ABSTRACT

Employee turnover (ET) is a significant problem that businesses in all industries must deal with. In order to avoid paying for hiring and training, businesses are constantly seeking ways to retain professional employees. Being able to foresee an employee's resignation will let the business take preventative action.

Using historical employee records, artificial intelligence (AI) and machine learning (ML) prediction models can assist in categorizing the chance of people quitting their jobs voluntarily. However, the lack of transparency and interpretability in the output responses produced by these AI-based ML models makes it challenging for human resource (HR) managers to comprehend the reasoning behind the AI forecasts. Managers will not be able to enhance data-driven decision-making and provide value to the businesses if they do not comprehend how and why responses are generated by AI models based on the input datasets.

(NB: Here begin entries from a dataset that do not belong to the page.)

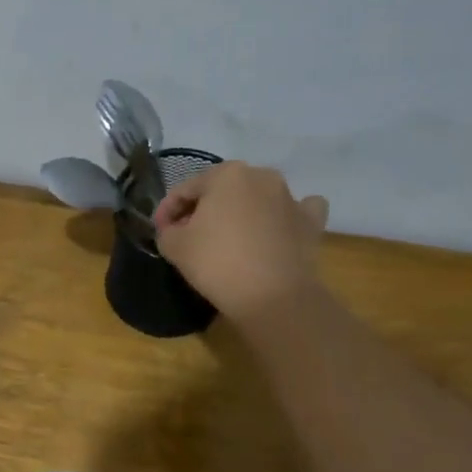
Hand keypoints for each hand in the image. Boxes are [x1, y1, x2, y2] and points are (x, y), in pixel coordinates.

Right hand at [153, 161, 328, 322]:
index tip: (159, 232)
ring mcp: (290, 197)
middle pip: (222, 190)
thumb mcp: (174, 246)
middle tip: (189, 236)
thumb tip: (174, 230)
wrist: (273, 297)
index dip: (167, 211)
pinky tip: (275, 230)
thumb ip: (167, 231)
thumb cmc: (217, 263)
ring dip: (240, 211)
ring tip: (228, 238)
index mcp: (226, 174)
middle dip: (203, 209)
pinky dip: (283, 218)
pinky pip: (295, 212)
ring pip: (257, 197)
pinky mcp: (312, 222)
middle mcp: (261, 176)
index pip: (185, 189)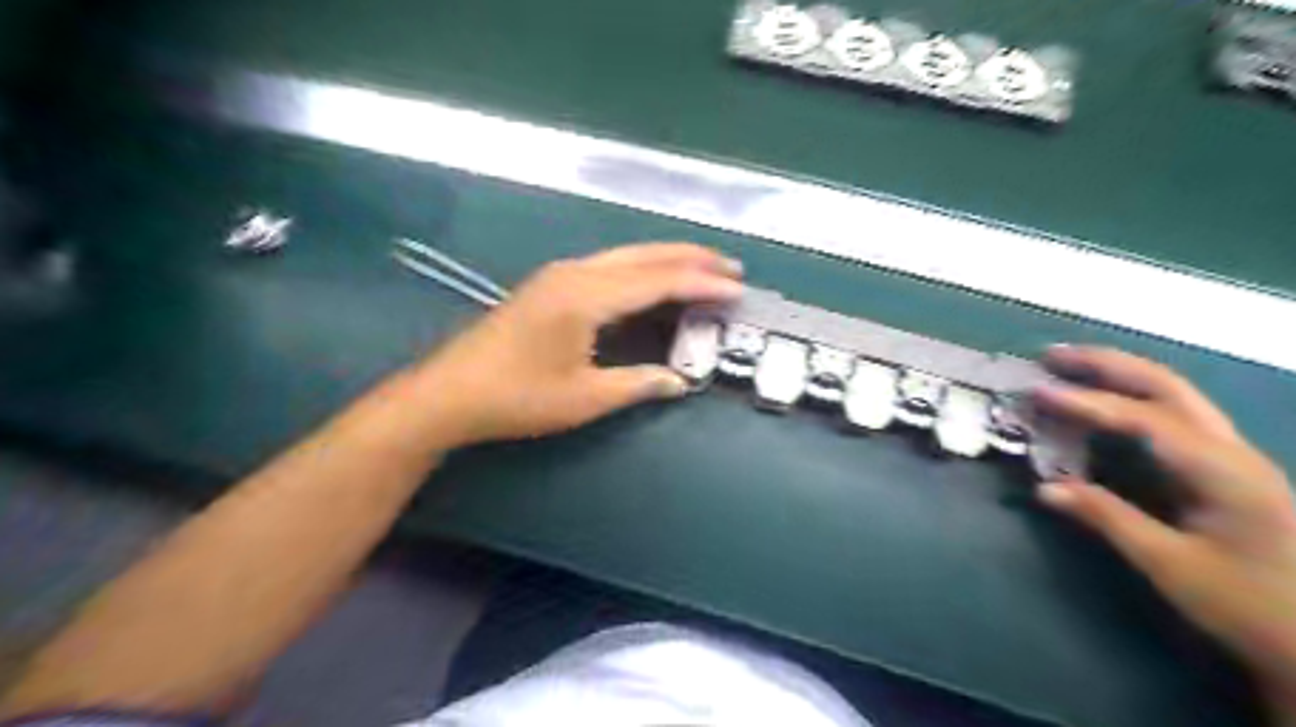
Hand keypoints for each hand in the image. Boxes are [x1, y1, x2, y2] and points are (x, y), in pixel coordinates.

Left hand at [408, 244, 745, 447]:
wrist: (450, 393)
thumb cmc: (517, 398)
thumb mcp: (584, 398)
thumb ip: (637, 384)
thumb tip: (680, 382)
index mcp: (587, 296)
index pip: (658, 281)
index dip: (701, 285)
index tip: (737, 291)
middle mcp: (576, 273)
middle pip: (645, 256)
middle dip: (691, 259)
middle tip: (731, 268)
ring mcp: (560, 274)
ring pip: (626, 255)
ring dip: (667, 259)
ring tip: (703, 268)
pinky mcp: (550, 284)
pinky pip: (609, 265)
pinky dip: (642, 268)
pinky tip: (653, 279)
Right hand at [1040, 347, 1295, 719]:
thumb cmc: (1249, 605)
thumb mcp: (1171, 565)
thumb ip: (1107, 519)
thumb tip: (1045, 488)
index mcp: (1222, 470)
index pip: (1144, 418)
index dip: (1087, 403)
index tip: (1038, 392)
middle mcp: (1231, 450)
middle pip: (1167, 386)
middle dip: (1108, 365)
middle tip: (1052, 356)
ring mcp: (1232, 456)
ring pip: (1174, 395)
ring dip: (1120, 375)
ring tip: (1070, 366)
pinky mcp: (1224, 469)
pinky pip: (1172, 416)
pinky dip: (1132, 398)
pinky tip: (1104, 403)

Utilizing the evolutionary gradient boosted random forest algorithm (EGB-RFA), we provide a novel data-centric predictive model to address these disadvantages. To calculate employee turnover, the dataset from the company's HR department was used. We normalized the data as part of the preprocessing step to eliminate duplicates. Based on the attributes, the dataset indicates whether the employee is leaving or staying.

Now, we use 80% of the preprocessed data for training and 20% for testing to build a prediction model. The essential features are extracted using principal component analysis (PCA). The suggested framework is assessed on the chosen dataset with various feature settings and dataset sizes. Results show that the final model created by our approach performs better than expected.